* [TEXT SECTION]

%%

Once a model is fit, predict on new batches as we demonstrate here

There are three main methods

`g.transform` and `g.transform_umap` and if dbscan has been run, `g.transform_dbscan` 

see help(*) on each to learn more

One may save the model as above, load it, and wrap in a FastAPI endpoint, etc, to serve in production pipelines.

In [None]:
# first sample a batch from the normal data (auth=df)
sdf = df.sample(200)
emb_normal, xp_normal, _ = g5.transform_umap(sdf, None, kind='nodes', return_graph=False)
# then transform all the red team data
emb_red, xp_red, _ = g5.transform_umap(red_team, None, kind='nodes', return_graph=False)

In [None]:
emb_red

In [None]:
# transform_dbscan will predict on new data (here just red_team to prove it works)
g7 = g5.transform_dbscan(red_team, None, kind='nodes', return_graph=True, verbose=True)

In [None]:
_, ccdf = get_confidences_per_cluster(g7)

In [None]:
print(f'total confidence across clusters {ccdf.confidence.mean()*100}%')

In [None]:
g7.plot()

# We can simulate how a batch of new data would behave

In [None]:
# cpu version
plt.figure(figsize=(10,7))
plt.scatter(g5._node_embedding.x, g5._node_embedding.y, c='b', s=60, alpha=0.5)  # the totality of the fit data
plt.scatter(emb_normal.x, emb_normal.y, c='g') # batch of new data
plt.scatter(emb_red.x, emb_red.y, c='r') # red labels to show good cluster seperation
plt.scatter(emb_normal.x, emb_normal.y, c='g') # batch of new data, to see if they occlude 

In [None]:
# gpu version
# scatter to see how well it does.
plt.figure(figsize=(10,7))
plt.scatter(g5._node_embedding.x.to_numpy(), g5._node_embedding.y.to_numpy() , c='b', s=60, alpha=0.5)  # the totality of the fit data
plt.scatter(emb_normal.x.to_numpy(), emb_normal.y.to_numpy(), c='g') # batch of new data
plt.scatter(emb_red.x.to_numpy(), emb_red.y.to_numpy(), c='r') # red labels to show good cluster seperation
plt.scatter(emb_normal.x.to_numpy(), emb_normal.y.to_numpy(), c='g') # batch of new data, to see if they occlude 

## 96% Reduction in Alerts

This indicates a huge reduction in the search space needed.

Since we have clear cluster assignments along with (post facto) confidences of known anomalous activity, we can reduce the search space on new events (gotten via Kafka, Splunk, etc)

In [None]:
# percent of RED team labels we get with 10% confidence or above
p = cluster_confidences[cluster_confidences.confidence>0.1].n_red.sum()/cluster_confidences[cluster_confidences.confidence>0.1].total_in_cluster.sum()
print(f'{100*p:.2f}%')

%%

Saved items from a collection
%%

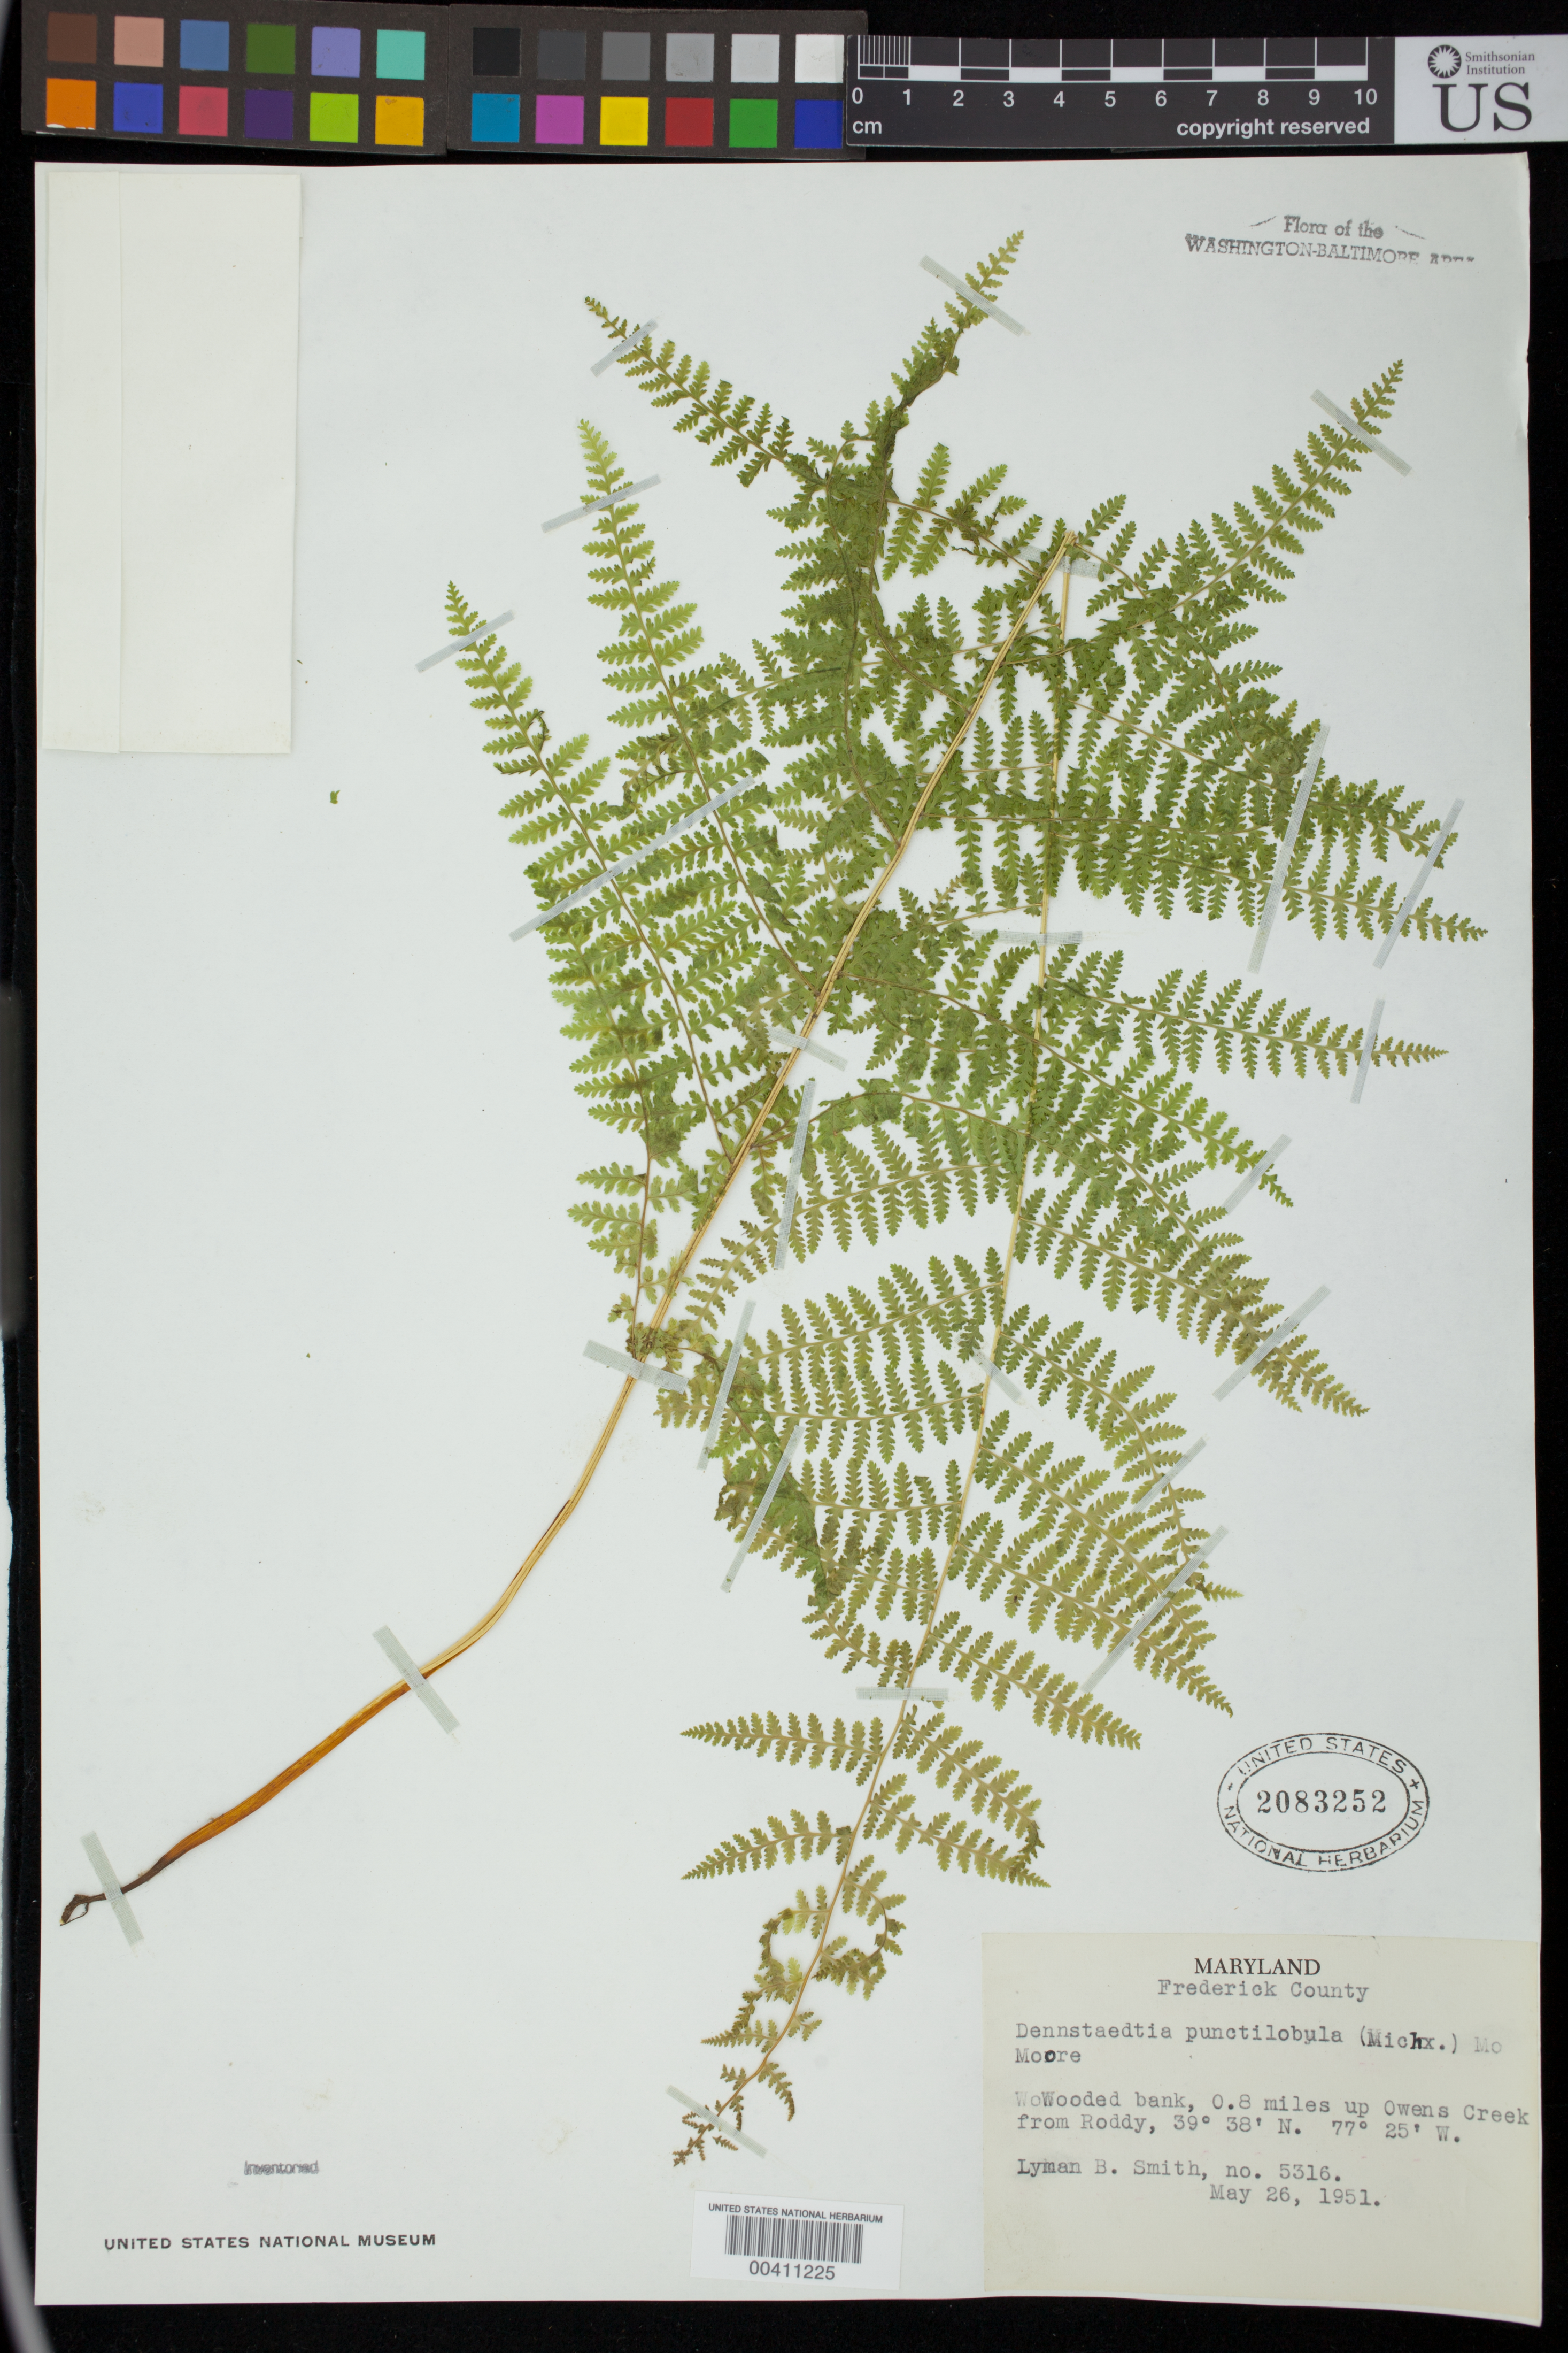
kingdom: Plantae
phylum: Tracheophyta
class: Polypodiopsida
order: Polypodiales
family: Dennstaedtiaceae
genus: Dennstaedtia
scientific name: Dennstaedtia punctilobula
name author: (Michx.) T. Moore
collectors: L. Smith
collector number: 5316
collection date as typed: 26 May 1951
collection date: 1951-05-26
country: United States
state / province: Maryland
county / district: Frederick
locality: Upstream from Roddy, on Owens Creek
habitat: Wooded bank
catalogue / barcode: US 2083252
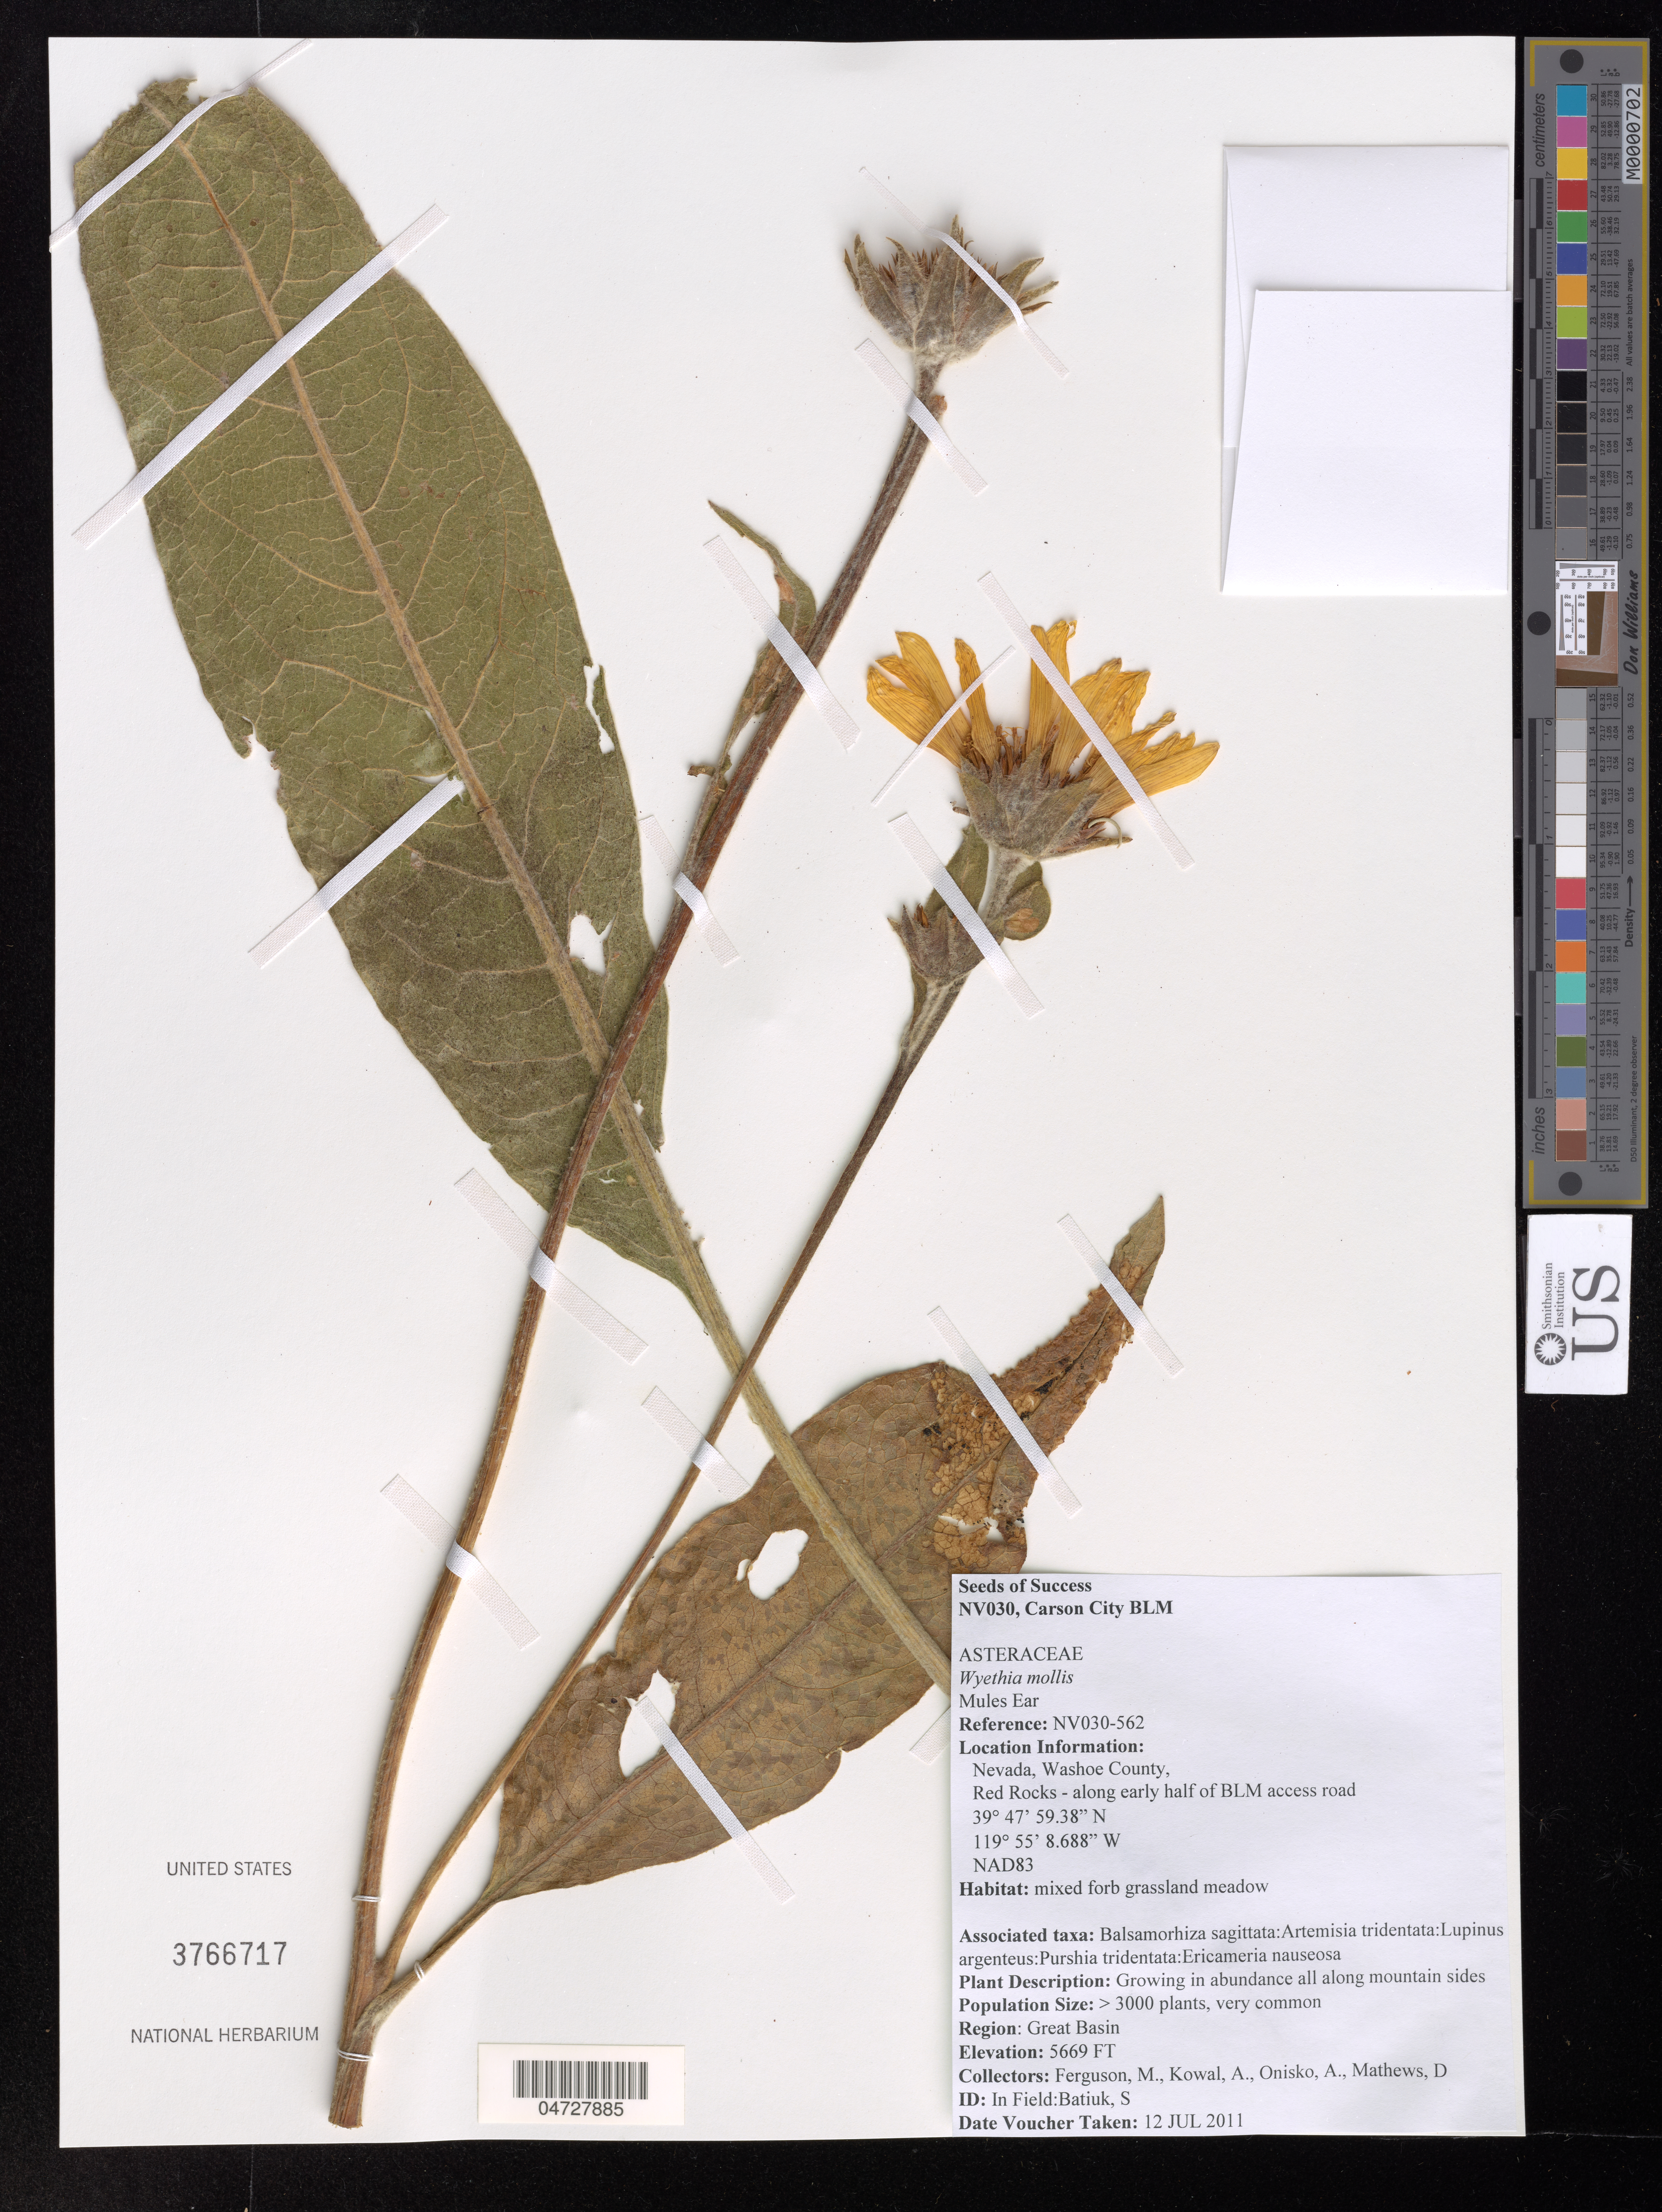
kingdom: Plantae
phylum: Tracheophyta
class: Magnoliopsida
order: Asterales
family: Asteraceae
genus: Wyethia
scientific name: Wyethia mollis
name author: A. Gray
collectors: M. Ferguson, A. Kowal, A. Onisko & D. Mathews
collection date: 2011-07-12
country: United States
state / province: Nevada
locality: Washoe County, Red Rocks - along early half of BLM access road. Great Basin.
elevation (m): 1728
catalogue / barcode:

%%

* [INSTRUCTIONS FOR THE TASK]
In the text on predicting with new batches, which method can be used only if dbscan has been run?

* [TASK RESPONSE]
`g.transform_dbscan`